A post road, branching off the main road at Le Bar, passes, after many windings and ascents round the rocky sides of the opposite cliffs, within a short distance of Gourdon; but for those who intend going on to Vence, the latter course is too great a deviation from the route. Their only way of reaching Gourdon is by the steep and stony footpath which is seen rising to it in innumerable zig-zags from near the bridge over the Loup.

It is a splendid ascent, although a somewhat arduous one, and affords a lovely series of views; but it may be questioned whether one is sufficiently rewarded by the specimens of architecture which he finds in Gourdon.
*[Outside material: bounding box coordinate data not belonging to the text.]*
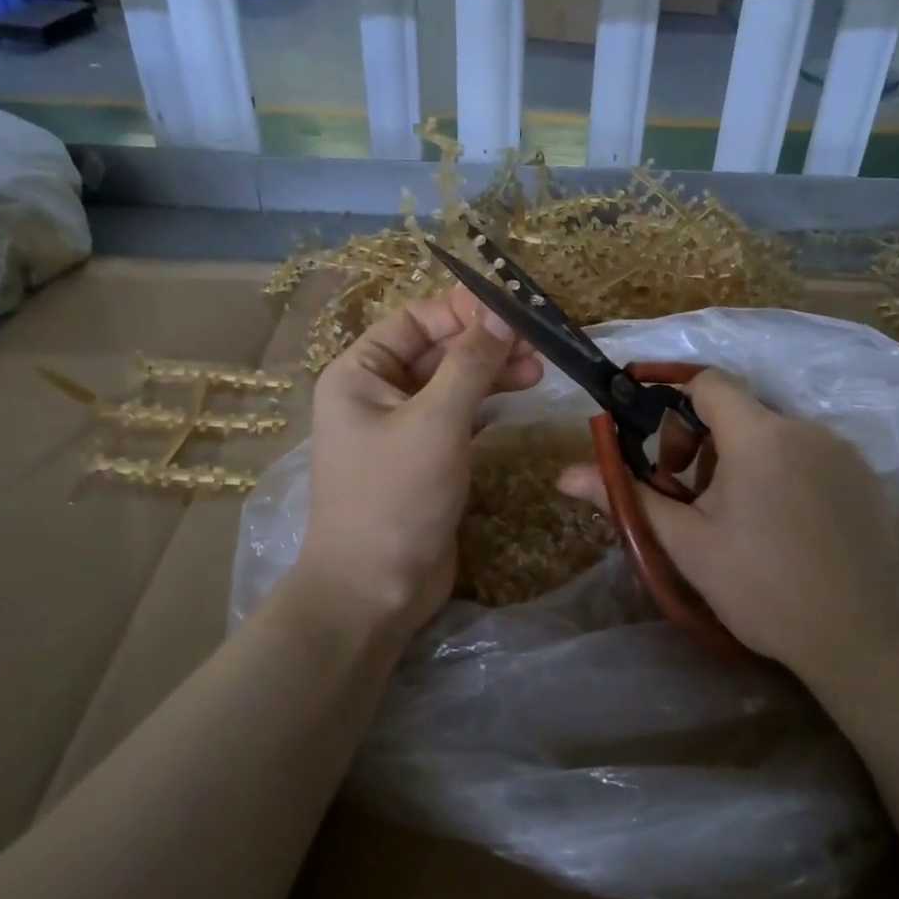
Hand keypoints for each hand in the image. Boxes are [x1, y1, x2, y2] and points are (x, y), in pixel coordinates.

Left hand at [295, 288, 541, 638]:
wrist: (376, 590)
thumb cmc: (396, 497)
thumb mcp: (435, 422)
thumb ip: (470, 364)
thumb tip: (502, 314)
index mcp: (358, 374)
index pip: (414, 321)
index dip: (461, 309)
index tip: (512, 307)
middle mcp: (375, 393)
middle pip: (435, 350)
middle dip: (484, 343)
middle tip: (537, 342)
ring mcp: (401, 427)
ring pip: (451, 383)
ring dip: (492, 372)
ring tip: (540, 369)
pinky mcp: (425, 457)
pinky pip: (457, 415)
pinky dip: (486, 402)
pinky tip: (518, 394)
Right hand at [557, 369, 898, 671]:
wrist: (862, 638)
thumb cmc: (761, 587)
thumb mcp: (686, 544)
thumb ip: (627, 498)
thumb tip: (564, 475)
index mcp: (758, 436)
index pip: (707, 383)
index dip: (670, 392)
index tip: (647, 426)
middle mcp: (804, 428)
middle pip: (737, 411)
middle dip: (700, 440)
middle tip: (685, 493)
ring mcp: (841, 451)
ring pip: (771, 435)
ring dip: (739, 459)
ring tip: (731, 517)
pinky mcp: (863, 477)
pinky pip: (806, 455)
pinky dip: (778, 472)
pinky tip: (778, 525)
It is now a melancholy and deserted village, occupied apparently only by a few women and children. Some of the houses are picturesque in their grouping, like those in Fig. 202, but there is nothing fine about the place except the magnificent view to the south, east, and west from the terrace in front of the old church. One very large building seems to swamp all the rest of the little town. This is a great château (Fig. 203), built by the family of Lombard in the style of the seventeenth century, and which, we believe, is still occupied in summer, when the cool breezes of this elevated pinnacle form a grateful change from the heat of the plains.


FIG. 202. HOUSES IN GOURDON.

From the point where the main road crosses the Loup, a delightful excursion may be made up the gorge amongst the mountains, as far as a famous waterfall called the “Saut du Loup.”


FIG. 203. CHÂTEAU, GOURDON.

The road now gradually ascends the northern side of the valley of the Loup, which is seen flowing at some distance below on the right through a richly cultivated plain. In some of the cuttings by which the road is carried round the rocks, numerous oyster and other fossil shells may be observed, characteristic of the tertiary limestone which here occurs of great thickness, and forms the immense cliffs which at some parts of the coast overhang the Mediterranean.

On approaching Tourettes the road sweeps round the abrupt side of a gorge where the rock is hollowed out into caverns, some of which are occupied as houses and stores. From this point a fine view is obtained of the grey old town of Tourettes, with its crumbling walls and houses rising from the margin of precipitous rocks of the same sad dusty colour. There seems to be nothing of special interest in the town, but outside the walls on the north side there is a wide open “place,” on which stand the Hôtel de Ville and the church of the fourteenth century. The latter is a specimen built on the plan of the simple hall without aisles. In this instance it is vaulted with groined arches (Fig. 204), the ribs having the unusual form of a plain bead, and springing from small primitive looking corbels, such as are common in Provençal churches.


FIG. 204. CHURCH, TOURETTES.

The font (Fig. 205) in this church is of a rather remarkable design.

A few miles’ further drive through fine mountain scenery brings us to the ancient city of Vence (described further on), whence the railway station of Vence-Cagnes is about six miles distant.